Altogether in 2007, four incidents involving failures of various kinds took place in the plant’s operation; in 2006, there were seven such incidents. “Most of the disturbances in the LNPP’s operation in 2007 were prompted by such fundamental causes as defects in management, defects in the organisation of the plant’s operation, as well as designing defects,” says the Rostekhnadzor report. It is unclear how these underlying causes can be removed at all, even if the plant undertakes major, long-term repairs. It is likewise unclear why an obsolete reactor needs to be put through a stressful, costly renovation. It all begs the question of whether it might be more prudent to channel all the funds involved in such a risky, expensive endeavour into preparing the plant for being taken offline altogether.

By way of background information

Reactor Block 4 of the Leningrad NPP was put into operation in February 1981; its design-basis operational lifetime is to run out in February 2011. In all, four RBMK-1000 reactors are in operation at the LNPP. Reactors 1 and 2 have already been licensed to continue operating beyond their designed life spans. That was done in circumvention of the procedures of state environmental risk evaluation.

The thermal power capacity of Reactor 4 is 3,200 megawatt; its electric power capacity is 1,000 megawatt; and its performance coefficient is 31%. The reactor is a cylinder-shaped graphite stack 11.8 metres in diameter and 7 metres high.
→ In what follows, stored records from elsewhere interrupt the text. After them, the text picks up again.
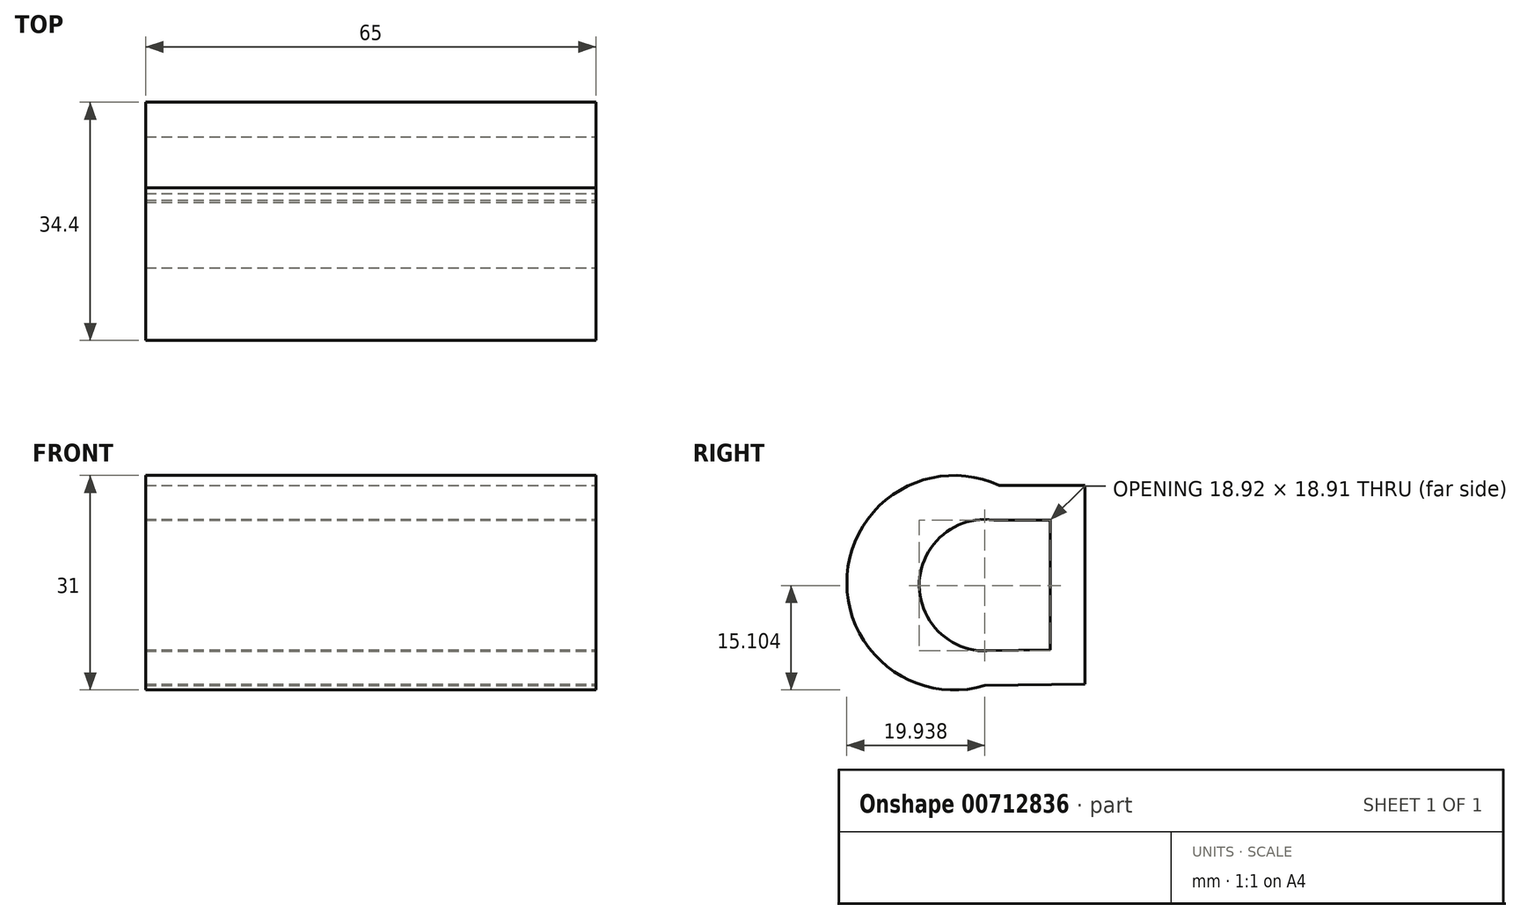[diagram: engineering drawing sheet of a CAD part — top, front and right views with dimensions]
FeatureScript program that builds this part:
annotation { "Feature Type Name" : "Feature", "Feature Type Description" : "" }
export const myFeature = defineFeature(function(context is Context, id is Id, definition is map)
    precondition{}
    {
        {
            var Q0;
            Q0=qCreatedBy(makeId("Top.planeOp"),FACE);
            var sketch = newSketch(context, id + "F0", { "sketchPlane" : qUnion([Q0])});
            skLineSegment(sketch, "E0", {"start": v(-20.2, -34) * mm, "end": v(44.8, -34) * mm});
            skPoint(sketch, "E1.visualSharp", {"position": v(-30.2, -34) * mm});
            skPoint(sketch, "E2.start.orphan", {"position": v(-30.2, 0) * mm});
            skSolve(sketch);
        }
        {
            var Q0;
            Q0=qCreatedBy(makeId("Right.planeOp"),FACE);
            var sketch = newSketch(context, id + "F1", { "sketchPlane" : qUnion([Q0])});
            skArc(sketch, "E3", {"start": v(-52.15, 41.38) * mm, "mid": v(-62.9, 32.45) * mm, "end": v(-53.12, 22.47) * mm});
            skLineSegment(sketch, "E4", {"start": v(-53.4, 22.46) * mm, "end": v(-43.97, 22.6) * mm});
            skLineSegment(sketch, "E5", {"start": v(-54.66, 41.38) * mm, "end": v(-43.97, 41.38) * mm});
            skLineSegment(sketch, "E6", {"start": v(-43.97, 41.38) * mm, "end": v(-43.97, 22.6) * mm});
            skArc(sketch, "E7.trimOffspring", {"start": v(-51.35, 46.38) * mm, "mid": v(-73.33, 33.44) * mm, "end": v(-53.45, 17.46) * mm});
            skLineSegment(sketch, "E8.0", {"start": v(-53.77, 17.46) * mm, "end": v(-38.97, 17.68) * mm});
            skLineSegment(sketch, "E8.1", {"start": v(-38.97, 46.38) * mm, "end": v(-38.97, 17.68) * mm});
            skLineSegment(sketch, "E8.2", {"start": v(-54.12, 46.38) * mm, "end": v(-38.97, 46.38) * mm});
            skSolve(sketch);
        }
        {
            var Q0;
            {var subQ6=sQuery(id+"F1.wireOp",EDGE,"E6");Q0=makeQuery(id+"F1.imprint","IMPRINT",FACE,{"disambiguationData":[TD([[makeQuery(id+"F1.imprint","IMPRINT",EDGE,{"derivedFrom":subQ6}),1.0]])]});}
            var Q1;
            Q1=sQuery(id+"F0.wireOp",EDGE,"E0");
            var Q2;
            Q2=sQuery(id+"F0.wireOp",EDGE,"E1.filletArc");
            var Q3;
            Q3=sQuery(id+"F0.wireOp",EDGE,"E2");
            sweep(context, id + "F2", {"profiles" : qUnion([Q0]), "path" : qUnion([Q1, Q2, Q3])});
        }
    });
Around 1,700 vertical fuel assembly channels run through the stack which contain fuel assemblies and through which water is pumped. The reactor does not have an outer casing, so replacing fuel assemblies is done while the reactor is running.

The main problem reactors of this type pose is the positive reactivity coefficient both in terms of temperature and the density of the coolant, which, in this case, is steam. This drawback cannot be removed through renovations alone, which only strengthens the argument that the likelihood of a Chernobyl-scale catastrophe near St. Petersburg is quite tangible.